The plan was a simple peddle along the National Cycle Network Route 4 – The Thames Valley Cycle Way – west. I knew that there was a campsite the other side of Shepperton and trains stations along the way should I need to bail. The distance to the campsite was about 15 miles so not a lengthy or arduous run as there are only a few bumps and lumps on the way where the route leaves the river.
The try out was a success and I’m planning the next leg of the route that I’ll do in the next few weeks.
The biggest lesson learnt and one of the reasons for a trial run was to get an idea of timing and distance that could be achieved. I set my cadence to that of my usual walking pace and using my old Garmin Geko 201 GPS I was able to gather data on my average speed.
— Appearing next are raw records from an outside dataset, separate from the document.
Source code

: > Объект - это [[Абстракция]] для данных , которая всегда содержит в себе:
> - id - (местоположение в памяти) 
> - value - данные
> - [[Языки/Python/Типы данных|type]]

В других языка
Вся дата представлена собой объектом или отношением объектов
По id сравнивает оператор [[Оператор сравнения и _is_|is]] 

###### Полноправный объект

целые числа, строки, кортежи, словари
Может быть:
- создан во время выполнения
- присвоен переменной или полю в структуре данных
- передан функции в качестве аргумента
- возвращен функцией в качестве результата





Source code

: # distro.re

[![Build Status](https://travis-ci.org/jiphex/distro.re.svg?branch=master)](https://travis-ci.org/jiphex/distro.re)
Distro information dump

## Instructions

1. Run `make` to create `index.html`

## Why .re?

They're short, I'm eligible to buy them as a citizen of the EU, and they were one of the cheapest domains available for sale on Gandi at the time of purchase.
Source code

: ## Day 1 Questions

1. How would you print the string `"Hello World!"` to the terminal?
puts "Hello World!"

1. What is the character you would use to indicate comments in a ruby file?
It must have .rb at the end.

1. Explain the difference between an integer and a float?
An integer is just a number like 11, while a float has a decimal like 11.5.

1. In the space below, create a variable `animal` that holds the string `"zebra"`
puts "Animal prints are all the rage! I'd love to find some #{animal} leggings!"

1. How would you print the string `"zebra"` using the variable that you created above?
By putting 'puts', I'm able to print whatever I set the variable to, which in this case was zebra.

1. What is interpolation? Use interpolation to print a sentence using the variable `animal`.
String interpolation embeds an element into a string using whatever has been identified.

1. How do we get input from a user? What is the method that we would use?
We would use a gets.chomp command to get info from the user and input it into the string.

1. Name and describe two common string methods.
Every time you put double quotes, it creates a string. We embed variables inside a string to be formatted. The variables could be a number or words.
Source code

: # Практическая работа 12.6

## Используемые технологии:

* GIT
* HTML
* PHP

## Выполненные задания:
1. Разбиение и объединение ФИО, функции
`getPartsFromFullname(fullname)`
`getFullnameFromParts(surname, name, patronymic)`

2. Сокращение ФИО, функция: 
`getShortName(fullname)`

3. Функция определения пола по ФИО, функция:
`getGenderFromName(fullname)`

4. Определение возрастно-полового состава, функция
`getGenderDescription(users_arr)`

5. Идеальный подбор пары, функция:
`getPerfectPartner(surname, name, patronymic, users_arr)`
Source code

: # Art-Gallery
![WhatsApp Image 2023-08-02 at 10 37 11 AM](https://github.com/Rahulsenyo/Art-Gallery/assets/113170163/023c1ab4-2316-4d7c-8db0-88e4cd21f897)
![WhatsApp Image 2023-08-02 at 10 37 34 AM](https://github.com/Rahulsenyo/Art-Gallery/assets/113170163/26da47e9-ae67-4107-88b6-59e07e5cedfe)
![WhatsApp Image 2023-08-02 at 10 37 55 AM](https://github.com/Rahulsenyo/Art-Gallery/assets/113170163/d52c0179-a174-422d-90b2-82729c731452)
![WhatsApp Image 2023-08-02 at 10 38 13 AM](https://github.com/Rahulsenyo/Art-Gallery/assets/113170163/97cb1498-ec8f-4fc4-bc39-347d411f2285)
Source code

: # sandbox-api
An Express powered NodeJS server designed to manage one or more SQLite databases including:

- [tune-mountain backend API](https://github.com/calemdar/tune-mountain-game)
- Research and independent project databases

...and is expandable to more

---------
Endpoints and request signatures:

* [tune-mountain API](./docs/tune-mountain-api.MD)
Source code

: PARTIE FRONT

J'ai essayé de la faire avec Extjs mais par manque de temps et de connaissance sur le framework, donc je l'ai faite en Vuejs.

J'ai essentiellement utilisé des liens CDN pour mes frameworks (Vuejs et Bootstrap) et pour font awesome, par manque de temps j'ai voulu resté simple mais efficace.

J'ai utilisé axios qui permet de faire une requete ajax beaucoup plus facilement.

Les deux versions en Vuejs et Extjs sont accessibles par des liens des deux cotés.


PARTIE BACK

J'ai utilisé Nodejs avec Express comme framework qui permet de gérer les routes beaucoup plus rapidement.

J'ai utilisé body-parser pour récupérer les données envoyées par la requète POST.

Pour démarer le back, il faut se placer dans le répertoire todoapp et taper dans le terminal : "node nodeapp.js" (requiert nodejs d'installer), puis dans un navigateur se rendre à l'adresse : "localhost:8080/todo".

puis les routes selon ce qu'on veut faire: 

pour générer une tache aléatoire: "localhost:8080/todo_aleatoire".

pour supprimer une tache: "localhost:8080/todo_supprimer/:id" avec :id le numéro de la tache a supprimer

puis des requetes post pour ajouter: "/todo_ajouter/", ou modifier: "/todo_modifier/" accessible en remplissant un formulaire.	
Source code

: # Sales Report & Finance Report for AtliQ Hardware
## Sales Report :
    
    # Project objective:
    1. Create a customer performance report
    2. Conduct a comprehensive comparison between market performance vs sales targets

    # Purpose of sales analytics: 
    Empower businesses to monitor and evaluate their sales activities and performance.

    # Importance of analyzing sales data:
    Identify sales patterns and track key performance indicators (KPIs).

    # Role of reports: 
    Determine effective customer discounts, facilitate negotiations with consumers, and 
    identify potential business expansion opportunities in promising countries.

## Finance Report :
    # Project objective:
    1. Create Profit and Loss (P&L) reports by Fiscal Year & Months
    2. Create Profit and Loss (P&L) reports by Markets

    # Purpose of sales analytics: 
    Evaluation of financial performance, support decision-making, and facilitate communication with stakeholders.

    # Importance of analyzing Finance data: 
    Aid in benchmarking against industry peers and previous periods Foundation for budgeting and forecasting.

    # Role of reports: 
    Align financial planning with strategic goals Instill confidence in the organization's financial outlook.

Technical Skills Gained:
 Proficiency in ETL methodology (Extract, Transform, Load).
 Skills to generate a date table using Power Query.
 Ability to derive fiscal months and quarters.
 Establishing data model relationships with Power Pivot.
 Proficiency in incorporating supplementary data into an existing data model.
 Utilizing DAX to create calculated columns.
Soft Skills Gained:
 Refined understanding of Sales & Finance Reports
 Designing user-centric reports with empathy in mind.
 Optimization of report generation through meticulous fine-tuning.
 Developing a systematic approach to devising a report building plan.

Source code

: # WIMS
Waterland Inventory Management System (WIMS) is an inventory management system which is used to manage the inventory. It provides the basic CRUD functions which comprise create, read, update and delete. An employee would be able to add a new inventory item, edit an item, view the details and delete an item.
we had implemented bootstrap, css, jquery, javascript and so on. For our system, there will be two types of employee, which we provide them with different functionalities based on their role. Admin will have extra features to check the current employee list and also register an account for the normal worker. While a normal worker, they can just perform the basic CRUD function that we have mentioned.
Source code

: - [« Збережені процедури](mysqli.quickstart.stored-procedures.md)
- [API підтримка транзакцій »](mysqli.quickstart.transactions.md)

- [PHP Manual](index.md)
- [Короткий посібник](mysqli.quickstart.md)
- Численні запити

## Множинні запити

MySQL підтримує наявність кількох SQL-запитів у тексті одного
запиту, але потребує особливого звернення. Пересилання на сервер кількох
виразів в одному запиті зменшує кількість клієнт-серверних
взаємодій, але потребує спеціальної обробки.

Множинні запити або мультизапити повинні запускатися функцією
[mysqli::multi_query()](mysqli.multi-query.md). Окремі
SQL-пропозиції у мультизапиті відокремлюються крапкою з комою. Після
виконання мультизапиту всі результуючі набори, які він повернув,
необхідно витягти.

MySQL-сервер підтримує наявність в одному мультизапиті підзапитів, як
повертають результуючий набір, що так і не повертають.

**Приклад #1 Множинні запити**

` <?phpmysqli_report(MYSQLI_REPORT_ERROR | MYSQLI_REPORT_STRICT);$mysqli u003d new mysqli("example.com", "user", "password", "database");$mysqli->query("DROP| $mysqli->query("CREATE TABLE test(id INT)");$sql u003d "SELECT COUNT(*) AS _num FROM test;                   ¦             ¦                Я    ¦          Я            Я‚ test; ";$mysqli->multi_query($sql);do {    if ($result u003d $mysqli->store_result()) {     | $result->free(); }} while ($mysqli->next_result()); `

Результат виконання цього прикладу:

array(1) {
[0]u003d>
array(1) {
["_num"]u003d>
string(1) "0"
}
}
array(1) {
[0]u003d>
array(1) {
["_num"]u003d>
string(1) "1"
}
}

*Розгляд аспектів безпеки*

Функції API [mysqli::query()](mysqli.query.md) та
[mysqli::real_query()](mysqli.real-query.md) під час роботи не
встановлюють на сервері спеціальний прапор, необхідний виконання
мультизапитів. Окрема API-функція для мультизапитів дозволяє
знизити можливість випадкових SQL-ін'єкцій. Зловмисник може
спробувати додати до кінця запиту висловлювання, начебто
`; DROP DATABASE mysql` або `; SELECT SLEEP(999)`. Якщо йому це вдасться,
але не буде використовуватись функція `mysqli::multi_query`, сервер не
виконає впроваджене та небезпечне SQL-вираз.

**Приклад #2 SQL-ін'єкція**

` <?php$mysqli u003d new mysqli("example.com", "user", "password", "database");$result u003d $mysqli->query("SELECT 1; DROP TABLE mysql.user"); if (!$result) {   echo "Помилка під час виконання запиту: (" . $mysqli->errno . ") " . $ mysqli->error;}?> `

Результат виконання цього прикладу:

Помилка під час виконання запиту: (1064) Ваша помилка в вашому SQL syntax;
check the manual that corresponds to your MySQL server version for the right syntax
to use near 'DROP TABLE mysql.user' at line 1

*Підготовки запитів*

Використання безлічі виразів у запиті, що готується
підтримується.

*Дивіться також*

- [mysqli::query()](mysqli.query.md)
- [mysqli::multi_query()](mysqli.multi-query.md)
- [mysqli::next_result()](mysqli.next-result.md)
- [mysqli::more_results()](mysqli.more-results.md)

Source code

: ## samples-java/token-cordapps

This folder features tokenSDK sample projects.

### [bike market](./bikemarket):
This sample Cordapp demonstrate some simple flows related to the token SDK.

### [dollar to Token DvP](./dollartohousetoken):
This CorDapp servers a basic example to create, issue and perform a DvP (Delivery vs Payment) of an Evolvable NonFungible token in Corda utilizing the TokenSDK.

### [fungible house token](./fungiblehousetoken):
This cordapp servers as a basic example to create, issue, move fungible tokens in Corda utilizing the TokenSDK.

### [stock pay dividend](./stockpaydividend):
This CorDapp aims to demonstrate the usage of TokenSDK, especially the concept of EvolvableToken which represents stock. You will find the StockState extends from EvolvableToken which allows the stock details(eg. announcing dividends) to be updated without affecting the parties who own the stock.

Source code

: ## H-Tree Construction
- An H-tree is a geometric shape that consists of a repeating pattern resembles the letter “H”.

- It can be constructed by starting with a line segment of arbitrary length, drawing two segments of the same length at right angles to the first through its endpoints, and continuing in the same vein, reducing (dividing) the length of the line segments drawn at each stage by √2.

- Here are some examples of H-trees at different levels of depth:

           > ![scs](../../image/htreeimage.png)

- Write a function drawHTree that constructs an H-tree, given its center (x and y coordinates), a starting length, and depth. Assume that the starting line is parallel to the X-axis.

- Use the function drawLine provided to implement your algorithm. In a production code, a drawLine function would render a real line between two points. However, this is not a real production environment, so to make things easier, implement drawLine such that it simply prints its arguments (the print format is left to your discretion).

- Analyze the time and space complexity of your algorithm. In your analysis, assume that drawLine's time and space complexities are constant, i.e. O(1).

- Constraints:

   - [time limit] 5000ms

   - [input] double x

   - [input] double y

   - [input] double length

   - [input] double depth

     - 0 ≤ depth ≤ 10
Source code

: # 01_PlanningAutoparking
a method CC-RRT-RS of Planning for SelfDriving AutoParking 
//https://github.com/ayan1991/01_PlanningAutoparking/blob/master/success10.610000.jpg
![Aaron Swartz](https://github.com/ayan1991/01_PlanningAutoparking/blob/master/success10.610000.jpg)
This happened to be 7.5 mph, which is three times my average walking speed. This meant that whilst on foot I’d cover 15 miles in a day, by bike that would equate to 45 miles. I now have a benchmark to work with when planning future trips.
Bikepacking rig - front view.
I’ll review the panniers, bar bag and another bit of new kit that I used on the trip in other posts. I didn’t get around to pitching my shelter using the bike as planned as you can see from the pictures that there was a convenient Birch tree for that job. I wasn’t entirely happy with the fact that the bike was out of view but it was secure.
Bikepacking rig - rear view.
I modified my kit list slightly to give me weights of the kit units – shelter, sleeping, cooking, spare clothes, food, and so on – so that I could evenly distribute the weight between the panniers. And as it happened the units balanced themselves out reasonably well but didn't go as far as checking the weight on the bathroom scales! The panniers coped with the volume of kit, as expected, with room for more if required. If I wanted or needed to take more or create space in the bags each bag has a pair of D rings on the top so stuff could be lashed on top. The seat post bag held the tools, spare inner, etc. with the bar bag holding wallet, keys, phone, camera, jelly babies and insulin kit. I can't see me needing anything else to carry kit in other than another bottle cage for carrying a bigger fuel bottle for longer trips. Apart from that it was just the same as any other hike.